In L.A.’s Mid City, fans were descending on a new mural that had been painted on the side of Pickford Market. Created by Jules Muck, who goes by Muckrock, it shows a smiling Bryant and Gigi — short for Gianna. A vertical ribbon with the words “Kobe and Gigi, forever daddy’s girl” coiled next to the father and daughter.
Gazing at the mural, Ivan Staley, 34, was in tears.
“It’s beautiful,” he said. “You can tell by looking at it she really took her time and made sure she captured the true beauty of them together.”
A father of two girls, Staley said the loss of Bryant and his daughter was devastating as a fan and as a parent.

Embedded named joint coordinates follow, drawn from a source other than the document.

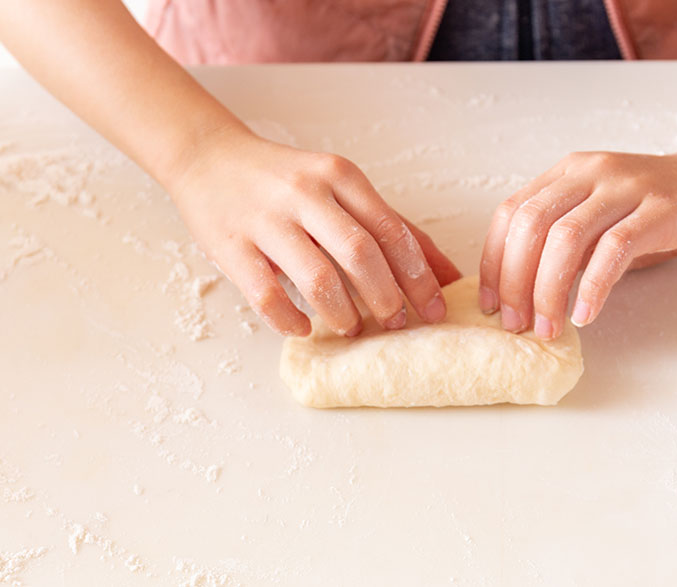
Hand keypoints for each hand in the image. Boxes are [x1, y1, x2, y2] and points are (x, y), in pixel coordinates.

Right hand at [169, 128, 460, 336]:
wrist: (208, 157)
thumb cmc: (286, 181)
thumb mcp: (342, 188)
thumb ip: (391, 226)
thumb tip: (446, 272)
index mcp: (340, 177)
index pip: (391, 231)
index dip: (419, 276)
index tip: (435, 309)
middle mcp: (306, 194)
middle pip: (360, 254)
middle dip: (386, 297)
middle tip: (395, 323)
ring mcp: (267, 220)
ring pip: (316, 278)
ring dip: (342, 313)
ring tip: (351, 327)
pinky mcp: (233, 246)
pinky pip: (267, 295)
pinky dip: (290, 320)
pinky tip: (303, 327)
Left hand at [479, 147, 676, 339]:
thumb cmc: (659, 211)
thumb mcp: (600, 221)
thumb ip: (564, 244)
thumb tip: (519, 292)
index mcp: (568, 173)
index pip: (511, 213)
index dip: (493, 261)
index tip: (490, 303)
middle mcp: (591, 173)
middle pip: (531, 225)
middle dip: (515, 280)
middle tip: (515, 323)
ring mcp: (627, 187)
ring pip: (567, 238)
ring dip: (549, 289)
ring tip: (547, 327)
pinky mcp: (662, 208)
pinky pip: (615, 249)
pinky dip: (594, 286)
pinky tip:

Inside the Pickford Market, manager Mandeep Singh, 37, said of the mural: “We’re part of the community, and it should reflect that on the outside.
“It’s great … and people have a place they can pay tribute.”
On Monday, Muck painted a second mural of the father and daughter on the exterior of a marijuana dispensary on Pico Boulevard. People walked in to thank employees for the artwork. It was a reminder, one Angeleno said, of “what could have been and what was.”
In Studio City, as Gozukuchikyan worked on his own mural, spectators dropped off candles and flowers. Visitors included retired basketball player Matt Barnes.
Gozukuchikyan has done three other murals of Bryant. He did one when Bryant retired in 2016 and another featuring Bryant passing the ball to LeBron James, which he did when James decided to come to L.A.
“Life goes on. It’s on us to remember them,” Gozukuchikyan said. “It’s not just art, it’s a documentation. We’re documenting what’s happening in modern times.”